Internetowy Podróżniku,

Internetowy Podróżniku, kimkolwiek i gdziekolwiek jesteś, witam Cię serdecznie w moich skromnych, wirtualnych progach. Na tym małym kawałku mojej ambikowej szuflady, do której chowam różne przemyślenia i małe rękodzieła, te pisane, malowane, wydziergane czy gotowane oraz ulotne chwile, spojrzenia, to co mnie porusza, inspiruje, motywuje lub cieszy. Mam nadzieję, że spotkamy się znowu przy gorącym kubku herbaty aby przez chwilę zatrzymać się nad jakąś myślą, pomarzyć, pośpiewać, pośmiać się lub po prostu pomilczeć. Miło mi Cię gościć :) Proszę czuj się swobodnie, nie musisz zostawiać żadnych komentarzy, lajków, czy plusików, chyba że masz na to ochotę. Jeśli przeglądając moją szufladę choć raz zagości uśmiech na twojej twarzy lub zaduma na czole to będę zadowolona. Z pozdrowieniami :)

Aga, Ambikowo

wtorek, 30 kwietnia 2013

WIERSZ O MAMIE

wymarzona delikatność
dająca ułudę ciepła
i poczucia bezpieczeństwa
zatopiona w samotności
niezrozumienia

wyidealizowana władcza
w krzyku ucieczko
trzaskających drzwi
i płaczy w poduszkę
dojrzewania

oddzielona kłamstwem
zamknięta za niechceniem
akceptacji dziecięcego
poszukiwania własnego
jestestwa

szukająca miłości
w rozpaczliwym braku
szczęścia potrzaskanego
życia pełnego zawodów
niespełnienia

potrzebująca wolności wybaczenia
prostoty słońca i lekkości marzeń
otwarcia serca na uśmiechy codzienności
i przyjacielskich przebłysków
kochania


wtorek, 23 kwietnia 2013

ROZCZAROWANIE - to coś dobrego czy złego?

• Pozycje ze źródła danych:
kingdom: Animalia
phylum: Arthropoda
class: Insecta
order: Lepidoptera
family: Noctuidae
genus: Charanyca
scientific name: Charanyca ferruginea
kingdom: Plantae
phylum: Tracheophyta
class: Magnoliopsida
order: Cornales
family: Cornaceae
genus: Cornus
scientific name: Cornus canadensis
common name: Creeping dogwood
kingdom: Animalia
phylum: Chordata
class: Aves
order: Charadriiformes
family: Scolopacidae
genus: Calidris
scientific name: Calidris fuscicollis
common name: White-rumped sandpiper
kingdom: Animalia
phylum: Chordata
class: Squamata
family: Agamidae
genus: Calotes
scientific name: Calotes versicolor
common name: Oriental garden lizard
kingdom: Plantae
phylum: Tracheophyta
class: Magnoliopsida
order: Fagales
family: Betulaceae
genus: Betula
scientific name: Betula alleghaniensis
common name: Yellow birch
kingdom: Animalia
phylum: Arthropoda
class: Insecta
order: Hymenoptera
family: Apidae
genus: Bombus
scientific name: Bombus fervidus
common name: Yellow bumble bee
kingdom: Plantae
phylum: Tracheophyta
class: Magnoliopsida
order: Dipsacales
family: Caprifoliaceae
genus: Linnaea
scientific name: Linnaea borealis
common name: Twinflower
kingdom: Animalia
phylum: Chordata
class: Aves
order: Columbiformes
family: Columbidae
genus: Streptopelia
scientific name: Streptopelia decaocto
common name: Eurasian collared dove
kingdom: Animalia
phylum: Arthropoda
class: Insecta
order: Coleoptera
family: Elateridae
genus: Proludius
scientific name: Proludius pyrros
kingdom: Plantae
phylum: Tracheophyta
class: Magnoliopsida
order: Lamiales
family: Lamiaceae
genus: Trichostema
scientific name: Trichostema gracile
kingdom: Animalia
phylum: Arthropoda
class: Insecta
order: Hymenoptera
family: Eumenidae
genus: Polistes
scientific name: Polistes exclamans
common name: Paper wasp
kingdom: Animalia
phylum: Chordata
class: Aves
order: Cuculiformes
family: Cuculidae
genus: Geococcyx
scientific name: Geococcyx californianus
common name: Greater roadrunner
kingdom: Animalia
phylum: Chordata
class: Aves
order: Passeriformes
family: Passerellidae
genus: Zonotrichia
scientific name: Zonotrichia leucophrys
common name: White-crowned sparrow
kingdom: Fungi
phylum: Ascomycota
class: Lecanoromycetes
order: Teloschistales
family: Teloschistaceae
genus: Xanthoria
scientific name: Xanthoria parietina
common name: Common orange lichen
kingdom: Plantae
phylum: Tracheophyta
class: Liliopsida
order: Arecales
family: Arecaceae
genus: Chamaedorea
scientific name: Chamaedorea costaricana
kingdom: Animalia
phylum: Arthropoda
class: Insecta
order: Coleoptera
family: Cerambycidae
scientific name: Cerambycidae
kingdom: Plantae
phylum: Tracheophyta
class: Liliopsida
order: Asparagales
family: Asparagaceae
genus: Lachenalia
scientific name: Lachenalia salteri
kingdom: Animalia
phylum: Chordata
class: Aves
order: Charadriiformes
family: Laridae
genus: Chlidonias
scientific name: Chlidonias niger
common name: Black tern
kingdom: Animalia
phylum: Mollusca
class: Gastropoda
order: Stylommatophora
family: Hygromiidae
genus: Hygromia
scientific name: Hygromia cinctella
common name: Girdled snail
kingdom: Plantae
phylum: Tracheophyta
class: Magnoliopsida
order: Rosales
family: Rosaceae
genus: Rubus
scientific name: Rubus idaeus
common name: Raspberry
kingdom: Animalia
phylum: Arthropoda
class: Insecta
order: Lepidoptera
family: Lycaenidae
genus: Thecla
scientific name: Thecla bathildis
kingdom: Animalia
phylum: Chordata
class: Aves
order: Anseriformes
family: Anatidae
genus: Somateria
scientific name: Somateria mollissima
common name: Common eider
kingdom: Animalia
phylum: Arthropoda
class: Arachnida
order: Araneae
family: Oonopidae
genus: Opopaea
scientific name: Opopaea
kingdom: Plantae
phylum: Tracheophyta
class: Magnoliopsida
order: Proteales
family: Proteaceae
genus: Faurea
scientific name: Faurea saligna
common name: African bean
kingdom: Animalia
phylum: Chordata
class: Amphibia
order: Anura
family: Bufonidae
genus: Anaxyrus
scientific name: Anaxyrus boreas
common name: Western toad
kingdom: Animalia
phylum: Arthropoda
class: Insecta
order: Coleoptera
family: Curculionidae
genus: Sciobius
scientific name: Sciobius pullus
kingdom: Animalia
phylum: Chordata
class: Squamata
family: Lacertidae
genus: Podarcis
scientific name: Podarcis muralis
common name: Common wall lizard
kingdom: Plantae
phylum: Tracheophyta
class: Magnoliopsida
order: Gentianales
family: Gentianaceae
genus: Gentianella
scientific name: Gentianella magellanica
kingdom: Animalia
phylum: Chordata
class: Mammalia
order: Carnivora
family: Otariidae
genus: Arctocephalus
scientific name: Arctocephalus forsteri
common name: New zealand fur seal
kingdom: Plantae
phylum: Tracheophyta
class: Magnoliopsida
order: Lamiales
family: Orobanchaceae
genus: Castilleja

• Zadanie do wykonania A:
Jakiego dnia ukazał się w tekście z bloga Ambikowo wpis z wierszem o mamie?
• Zadanie do wykonania B:
Kontynuuj tekst z bloga Ambikowo, zaczynając zaraz po jego ostatnim zdaniu.

• Odpowiedź na zadanie A:
We wtorek, 30 kwietnia 2013 roku.

• Odpowiedź na zadanie B:
"Rozczarowanie jest największym darem jaki mogę ci ofiarować. Jednak z powodu swojego zamiłowania do iluzji, uważasz to określenie za negatywne. Gdy mówisz do przyjaciela: “Och, cóż za rozczarowanie musiałeś przeżyć" współczujesz mu, podczas gdy powinieneś z nim świętować. Słowo roz–czarowanie znaczy dosłownie uwolnienie od zaczarowania, czyli iluzji. Ale ty trzymasz się kurczowo swoich iluzji.
Fakty, proszę rzuciłem mu wyzwanie.
– Fakty – powiedział odkładając na bok tofu, które właśnie kroił w kostkę. – Dan, ty cierpisz. Ty zasadniczo nie cieszysz się swoim życiem. Twoje rozrywki, swawole, a nawet twoja gimnastyka, są chwilowymi środkami pomagającymi ci rozproszyć ukryte poczucie lęku.
Chwileczkę zirytowałem się. Chcesz powiedzieć, że gimnastyka, seks i filmy są złe?
– Nie, same w sobie nie są złe. Ale dla ciebie są nałogami, a nie przyjemnościami. Używasz ich, aby oderwać się od tego o czym wiesz, że powinieneś się tym zająć od wyrwania się na wolność. (...) Prawie cała ludzkość cierpi na twoją dolegliwość.
A co to za dolegliwość?
Chyba już to wyjaśniłem – powiedział cierpliwie. Jeżeli nie dostajesz tego, czego chcesz
cierpisz, jeżeli dostajesz to, czego nie chcesz również cierpisz. Nawet gdy dostajesz dokładnie to, czego chcesz, nadal cierpisz, ponieważ nie możesz zatrzymać tego na zawsze. Twoim problemem jest twój umysł. (...)
Sokratesie, naprawdę potrafisz być przygnębiający, wiesz o tym? Chyba nie jestem już nawet głodny. Jeżeli życie jest tylko cierpieniem, to po co w ogóle czymkolwiek się przejmować?
Życie nie jest cierpieniem. Po prostu ty raczej wolisz cierpieć, niż żyć. Będziesz tak cierpiał do czasu aż nie porzucisz tego, do czego umysł jest przywiązany i po prostu nie wyruszysz w drogę wolny, bez względu na to, co się wydarzy."

fragment książki Dana Millmana

poniedziałek, 15 kwietnia 2013

WIOSENNIE - takie sobie wierszowanie :)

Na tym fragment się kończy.